Ketika aku menikmati hidangan tongseng seorang perempuan melintas di hadapanku,
ia berjalan bersama teman-temannya. Perempuan itu membuatku terpana.
“heh San liat apaan sih?” dengan nada heran Azzam
bertanya.
“gilaaa zam gue tadi liat cewek cantik, hidungnya
mancung, tinggi, kulitnya putih langsat.”
“mana mana mana???” Azzam langsung membalikkan
badannya dan menoleh ke segala arah.
“udah belok kiri tadi masuk gang. Ah lu udah punya
cewek jg masih aja penasaran sama cewek cantik, zam! Heran gue. ckck”
Kejadian itu mengusikku, aku penasaran
dengan sosok perempuan itu. tetapi aku tak bisa berbuat apa-apa, aku tak tahu
siapa namanya. Aku yakin dia mahasiswi Unsri karena di kota Indralaya ini tak ada
lagi Perguruan Tinggi selain Unsri. Seminggu kemudian, selepas kuliah aku dan Azzam
mengobrol bersama beberapa teman satu angkatan di lobi gedung Pengajaran
perihal kegiatan KKL yang akan dilaksanakan bulan depan. Di tengah-tengah
obrolan datang adik tingkat yang sudah sangat akrab dengan aku, Mita namanya.
ia meminta tolong untuk diantarkan ke tempat fotokopi karena ada beberapa
materi kuliah yang harus difotokopi. Aku pun mengantarkannya ke tempat fotokopi
depan kampus. Sesampainya di tempat fotokopi, tak disangka aku melihat perempuan
itu lagi.
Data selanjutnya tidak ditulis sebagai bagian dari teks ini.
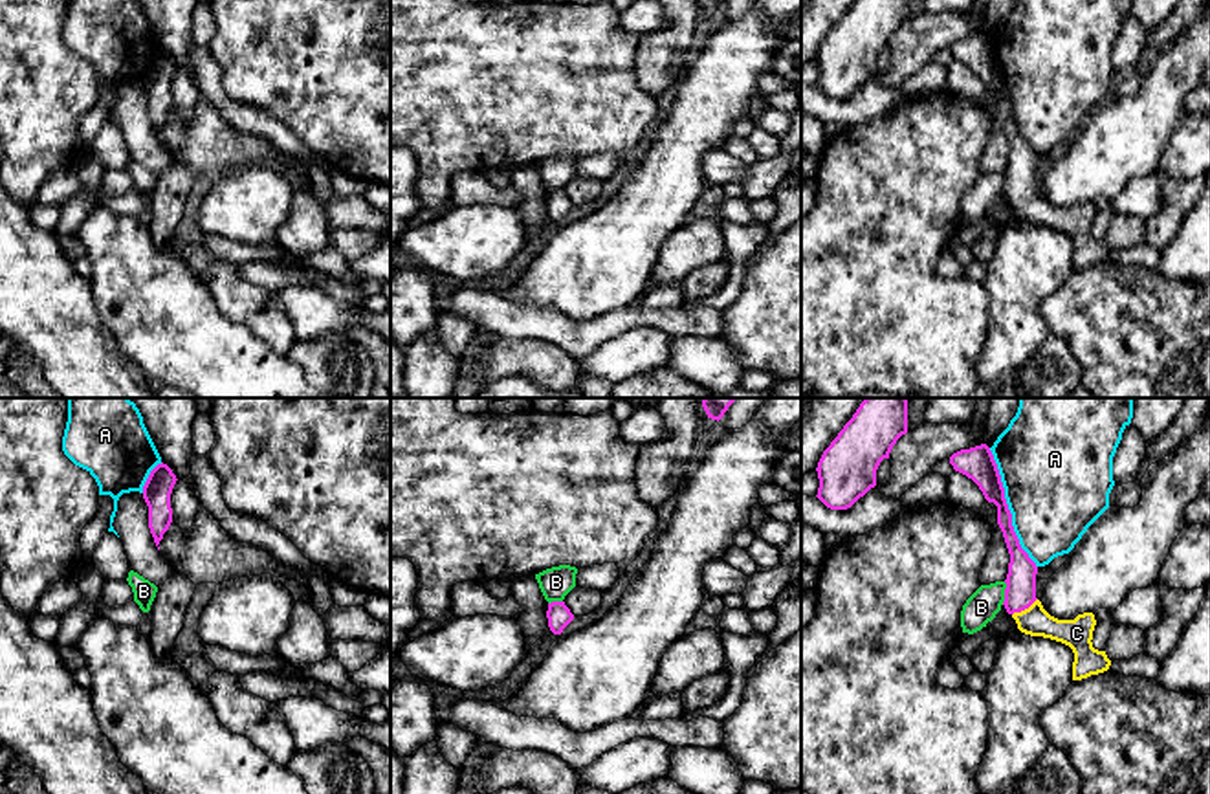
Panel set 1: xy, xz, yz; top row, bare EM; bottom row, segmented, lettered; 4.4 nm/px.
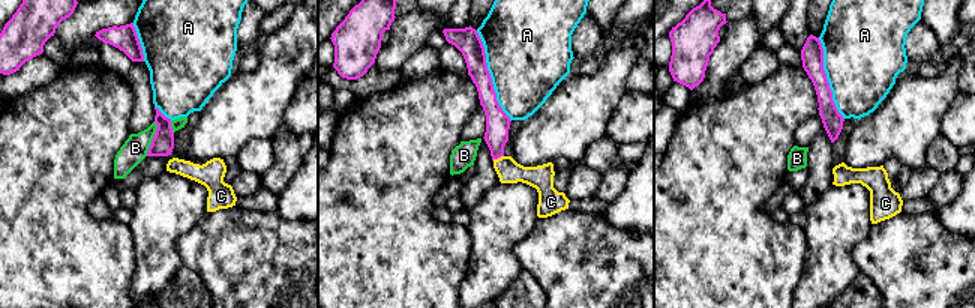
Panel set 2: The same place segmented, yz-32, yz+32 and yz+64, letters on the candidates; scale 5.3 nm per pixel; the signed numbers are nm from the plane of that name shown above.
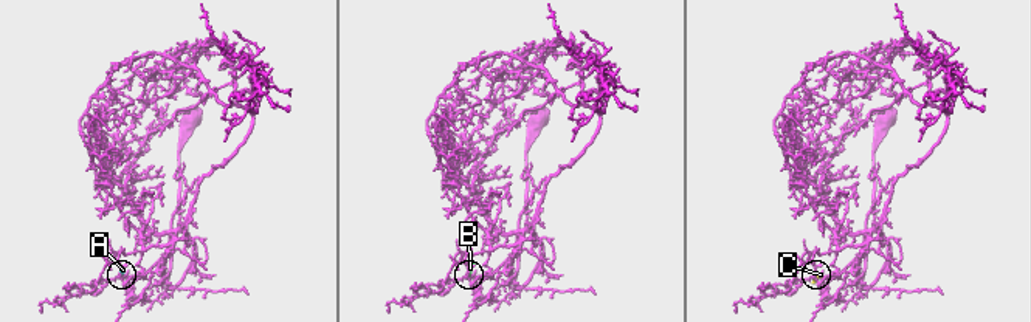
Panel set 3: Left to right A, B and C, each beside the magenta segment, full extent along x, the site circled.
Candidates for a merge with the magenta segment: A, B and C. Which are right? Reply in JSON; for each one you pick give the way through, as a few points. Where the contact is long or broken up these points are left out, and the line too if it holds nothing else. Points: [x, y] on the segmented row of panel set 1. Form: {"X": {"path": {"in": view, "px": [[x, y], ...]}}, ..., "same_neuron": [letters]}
{"C": {"path": {"in": "yz", "px": [[1020, 593], [1023, 609], [1034, 620]]}}, "same_neuron": ["C"]}

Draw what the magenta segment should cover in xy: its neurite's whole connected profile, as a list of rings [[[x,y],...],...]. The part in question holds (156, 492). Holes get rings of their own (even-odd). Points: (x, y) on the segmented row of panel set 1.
[[[161,462],[150,471],[143,486],[143,499],[148,506],[148,528],[156,546],[172,523],[170,493],[176,480],[172,469]]]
Ia berjalan keluar dari tempat fotokopi menuju kampus. Lagi-lagi aku
dibuatnya terpana.
“cieee kakak, segitunya banget ngeliatinnya. Dia Annisa
Zahra kak, anak Akuntansi 2005. Biasa dipanggil Anis.” suara Mita membuyarkan
khayalanku.
“oh yaa? Kok kamu bisa kenal?”
“Anis kan tetangga kosan aku kak. Dia bunganya
akuntansi loh, lagi jomblo sekarang.”
Bermodal kedekatan dengan Mita, aku
memberanikan diri untuk mengenal Anis. Aku sering berkunjung ke kosan Mita,
diusahakan selalu ada perlu untuk datang ke kosan Mita. Entah itu untuk belajar
bareng, numpang nge-print, sampai
pura-pura pinjam alat tulis dengan Mita. Semua itu dilakukan agar aku bisa
mengenal Anis lebih jauh. Mita adik tingkat yang baik, ia men-support aku untuk melakukan pendekatan dengan
Anis, ia memberiku nomor hp Anis dan sesekali kami bertiga jalan dan makan
bersama. Aku dan Anis semakin akrab dan dekat, kami semakin intens
berkomunikasi baik itu melalui sms, telpon maupun ngobrol langsung.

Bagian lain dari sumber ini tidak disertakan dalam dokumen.